John Murphy

Personal information
- Full name: John Dickie Elliot Murphy
- Date of birth: 1898
- Place of birth: Govan, Scotland
- Height: 5 ft 7 in (1.70 m)
- Position: Outside right

Senior career*
- Years: Team / Apps / (Gls)
- –: St Anthony's
- 1919–1925: Heart of Midlothian / 142 / (40)
- 1922: → St Mirren (loan) / 0 / (0)
- 1925: → Hamilton Academical (loan) / 0 / (0)
- 1925–1926: Motherwell / 18 / (3)
- 1926–1929: Kilmarnock / 45 / (10)
- 1928–1929: → Coleraine (loan)
- 1929–1930: Ballymena United
- 1930–1931: Shelbourne
- Total:  / 205 / (54)

= John Murphy (footballer, born 1898) =

Scottish footballer (born 1898)

John Dickie Elliot Murphy (born 1898) was a Scottish footballer who played as an outside right.
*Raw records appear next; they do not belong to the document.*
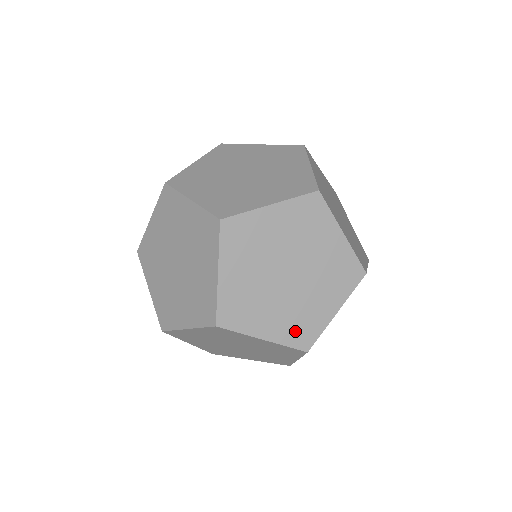
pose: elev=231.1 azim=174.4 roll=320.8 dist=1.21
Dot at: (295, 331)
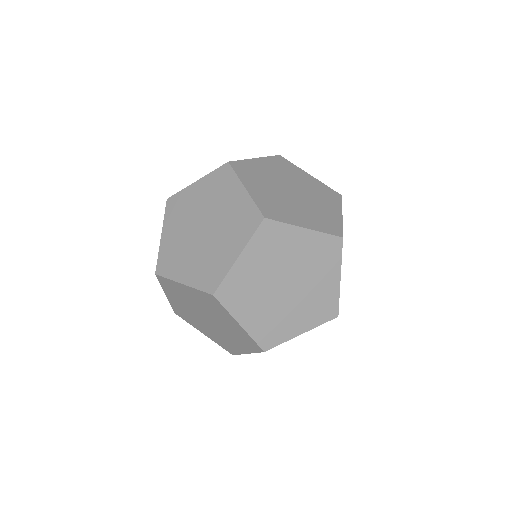
Dot at: (205, 276)
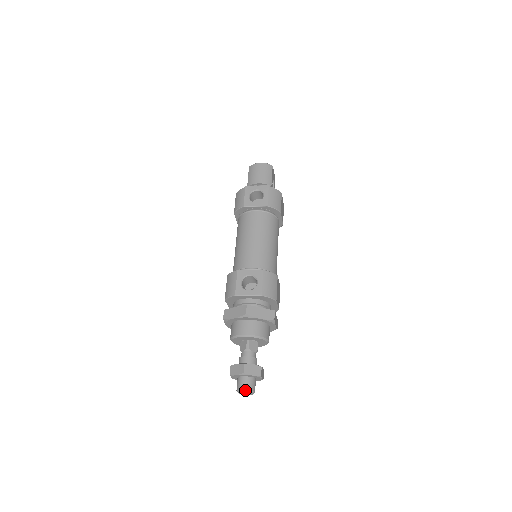
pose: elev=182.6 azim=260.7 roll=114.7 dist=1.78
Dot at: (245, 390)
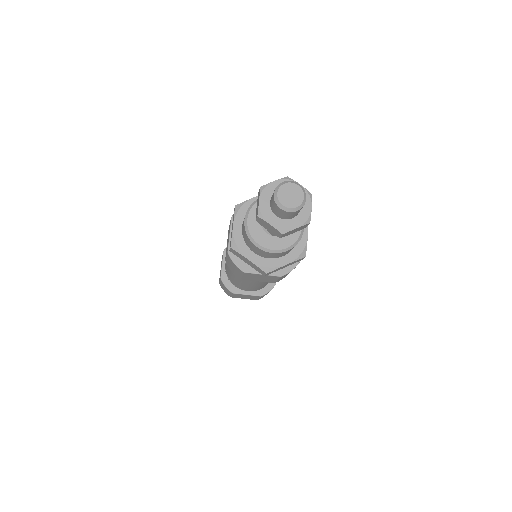
Dot at: (293, 181)
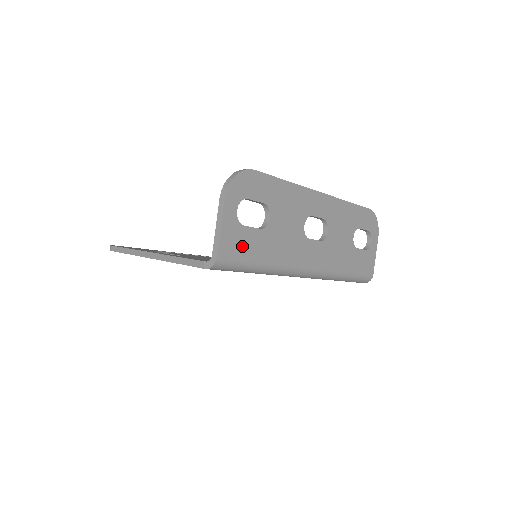
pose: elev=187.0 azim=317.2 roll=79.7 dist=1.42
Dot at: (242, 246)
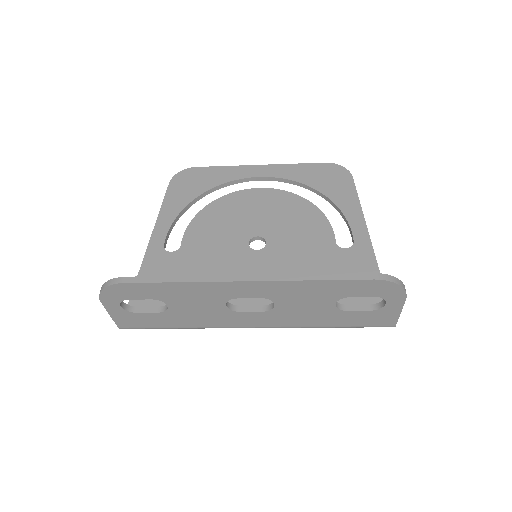
Dot at: (143, 322)
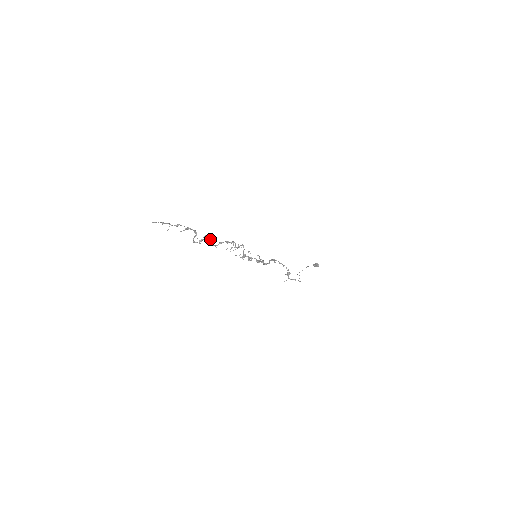
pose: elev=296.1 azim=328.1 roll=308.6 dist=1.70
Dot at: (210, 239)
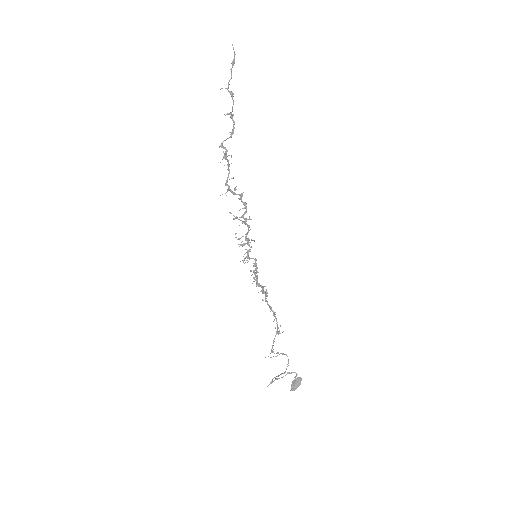
Dot at: (229, 172)
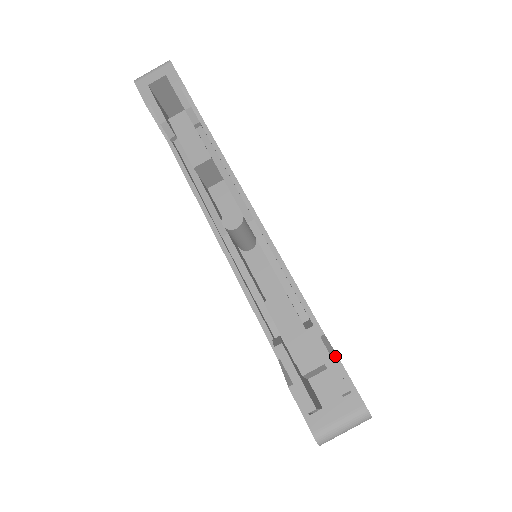
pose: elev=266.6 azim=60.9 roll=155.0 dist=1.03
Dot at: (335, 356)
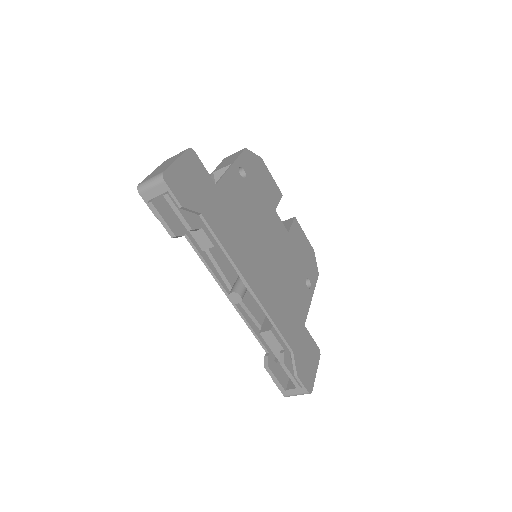
Dot at: (296, 373)
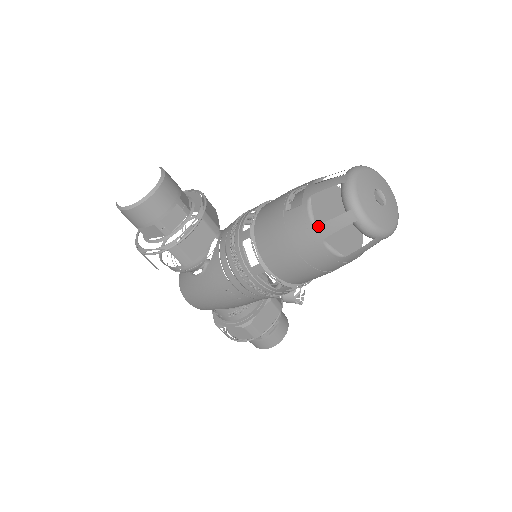
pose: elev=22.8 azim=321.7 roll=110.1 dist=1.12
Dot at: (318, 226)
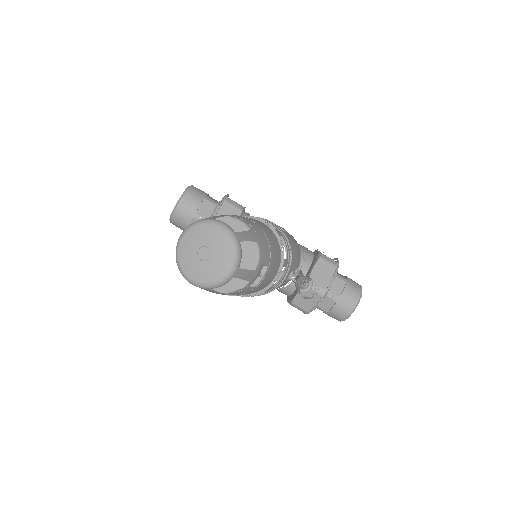
Dot at: occluded
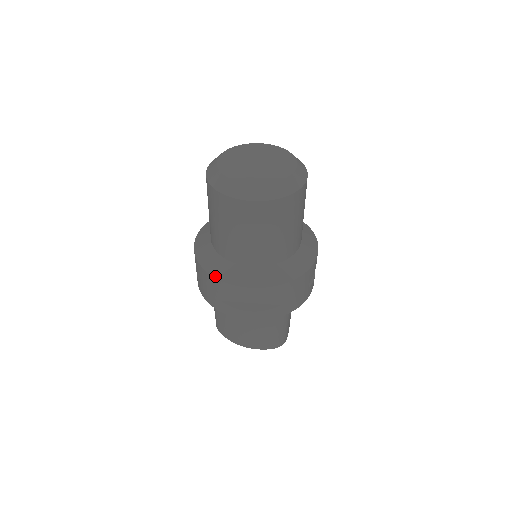
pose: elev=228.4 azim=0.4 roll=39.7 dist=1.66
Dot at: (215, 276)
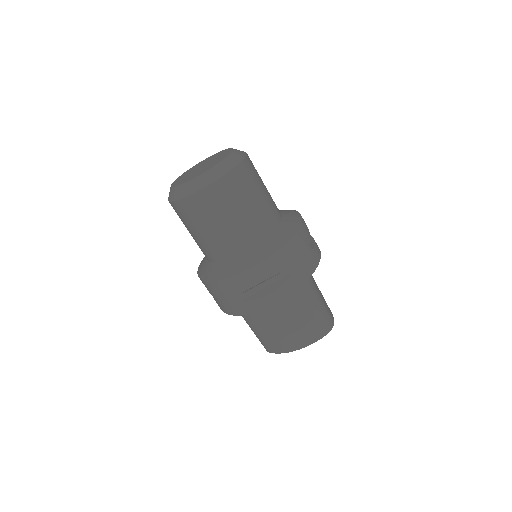
Dot at: (220, 279)
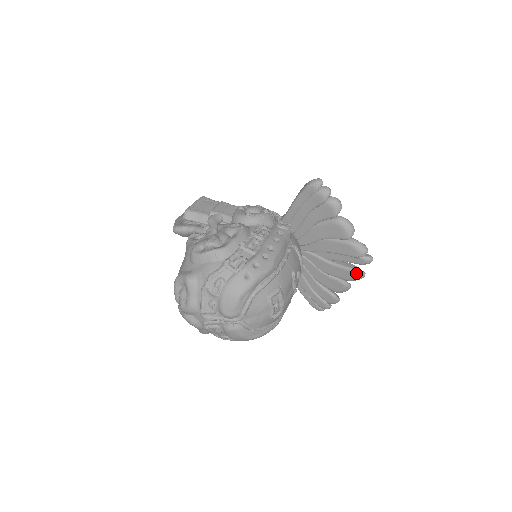
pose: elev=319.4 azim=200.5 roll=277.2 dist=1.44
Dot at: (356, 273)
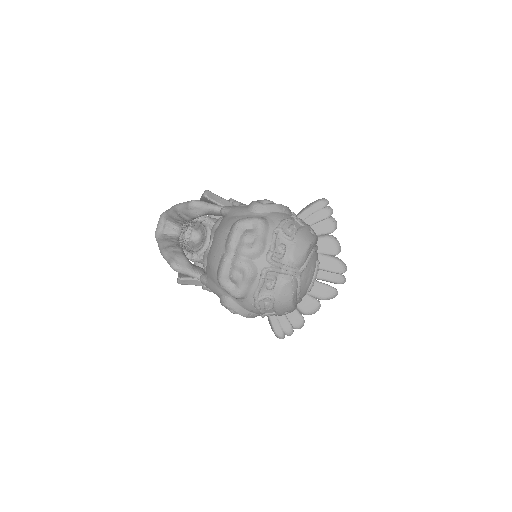
Dot at: (334, 289)
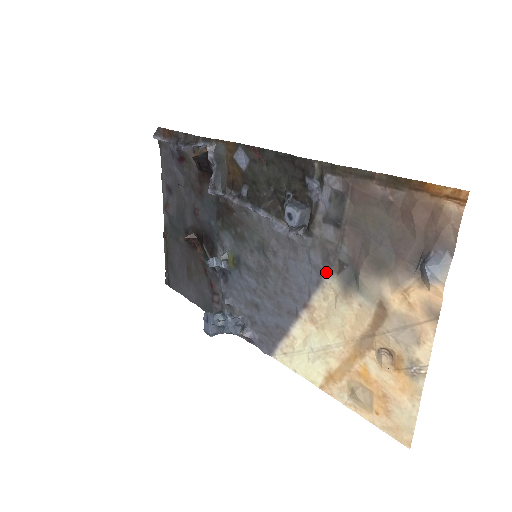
His first and longest senior spell was with Heart of Midlothian where he spent the better part of seven seasons (including brief loans at St Mirren and Hamilton Academical), followed by around a year at Motherwell and 18 months at Kilmarnock. He then moved to the Irish leagues with Coleraine and Ballymena United in County Antrim then Dublin side Shelbourne.